I am reading "Optics" by E. Hecht, and I find the explanation of Fermat's Theorem a bit confusing. Specifically:
I have this illustration attached. Why in picture (b) for group-I do we have phasors so close, and for group-II we have have phasors pointing in completely different directions?
For me both groups look pretty similar in picture (a). So why do they have different phasors?
For group I, the total path length from S to P is almost the same: where line 1 is a bit shorter from S to the reflection, it is almost exactly made up for by the fact that the segment mirror-P is longer.

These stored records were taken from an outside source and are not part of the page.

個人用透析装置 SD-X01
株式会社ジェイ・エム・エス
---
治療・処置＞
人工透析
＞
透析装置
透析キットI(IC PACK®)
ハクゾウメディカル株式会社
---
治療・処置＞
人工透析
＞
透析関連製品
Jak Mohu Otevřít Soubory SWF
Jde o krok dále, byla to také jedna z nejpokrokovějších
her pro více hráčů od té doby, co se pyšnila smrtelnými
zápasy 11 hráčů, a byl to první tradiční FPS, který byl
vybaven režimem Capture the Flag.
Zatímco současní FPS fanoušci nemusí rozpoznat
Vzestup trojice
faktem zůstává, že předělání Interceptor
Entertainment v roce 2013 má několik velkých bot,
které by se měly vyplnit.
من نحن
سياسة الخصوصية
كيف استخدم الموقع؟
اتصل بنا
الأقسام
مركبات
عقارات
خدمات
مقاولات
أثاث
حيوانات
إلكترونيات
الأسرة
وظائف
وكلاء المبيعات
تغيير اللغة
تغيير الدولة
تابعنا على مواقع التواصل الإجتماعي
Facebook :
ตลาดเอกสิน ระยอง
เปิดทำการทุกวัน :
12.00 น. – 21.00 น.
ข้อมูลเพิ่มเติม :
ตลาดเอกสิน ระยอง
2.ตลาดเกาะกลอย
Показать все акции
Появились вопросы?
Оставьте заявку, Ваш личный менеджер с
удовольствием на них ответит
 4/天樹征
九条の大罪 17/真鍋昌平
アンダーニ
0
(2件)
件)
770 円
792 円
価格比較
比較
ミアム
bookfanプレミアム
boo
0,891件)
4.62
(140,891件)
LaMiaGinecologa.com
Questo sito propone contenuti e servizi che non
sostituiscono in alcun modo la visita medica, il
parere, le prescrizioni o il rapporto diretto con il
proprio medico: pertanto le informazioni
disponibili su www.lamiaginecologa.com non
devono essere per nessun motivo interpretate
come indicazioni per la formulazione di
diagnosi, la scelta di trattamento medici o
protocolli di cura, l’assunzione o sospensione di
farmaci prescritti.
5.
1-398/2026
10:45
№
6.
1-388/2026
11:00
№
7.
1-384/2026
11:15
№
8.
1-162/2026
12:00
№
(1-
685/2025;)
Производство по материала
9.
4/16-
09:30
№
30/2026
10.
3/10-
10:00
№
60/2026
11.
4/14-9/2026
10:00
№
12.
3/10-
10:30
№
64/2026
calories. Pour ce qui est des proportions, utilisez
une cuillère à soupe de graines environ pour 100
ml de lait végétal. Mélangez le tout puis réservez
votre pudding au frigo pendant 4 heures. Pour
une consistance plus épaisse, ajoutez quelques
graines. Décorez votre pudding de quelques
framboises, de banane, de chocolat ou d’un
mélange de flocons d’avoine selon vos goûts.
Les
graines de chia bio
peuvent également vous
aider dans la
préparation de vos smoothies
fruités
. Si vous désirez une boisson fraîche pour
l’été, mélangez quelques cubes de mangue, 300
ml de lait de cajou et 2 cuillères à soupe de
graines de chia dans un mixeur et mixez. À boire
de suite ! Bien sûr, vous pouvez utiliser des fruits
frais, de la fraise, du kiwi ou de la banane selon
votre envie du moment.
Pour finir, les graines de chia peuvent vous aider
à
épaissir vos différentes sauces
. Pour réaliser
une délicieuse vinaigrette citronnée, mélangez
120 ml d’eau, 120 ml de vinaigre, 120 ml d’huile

On the other hand, for group II, the path length from S to mirror is almost the same for all three rays; however, there is a difference in path length from mirror to P.
The direction of the vector is a result of the total distance. Changes in the location of the angle near the center do not contribute much to changes in the total distance.
Small changes are magnified when the location of reflection is far from the center point. Thus, an equal location change results in a larger total distance change when the location of reflection is further away from the center. This larger difference means that the resulting vectors may be in wildly different directions, depending upon the wavelength.
First recall below a beautiful geometric proof of the law of reflection i.e. incoming angle=outgoing angle using Fermat's principle by flipping the outgoing path in the mirror plane:
$\uparrow$ Fig. 1 The law of reflection. The shortest path between $A$ and the mirror point $B'$ is a straight line. (Image from the quantapublication.wordpress.com website.)
Obviously, the shortest path is a straight line. Or equivalently, the straight line is a stationary point of path lengths in the set of all paths.
On one hand, the path lengths of neighboring paths to the straight line can only vary in the second order of the deformation. Therefore the corresponding phasors all point in approximately the same direction, and their sum adds up, cf. group-I in Fig. (b).
On the other hand, away from a stationary point, the path length of neighboring paths typically vary linearly in the deformation. The corresponding phasors points in very different directions, and their sum typically cancels, cf. group-II in Fig. (b).
It should be stressed that above observation is at the core of why the path integral is dominated by classical paths, cf. e.g. this Phys.SE post and links therein.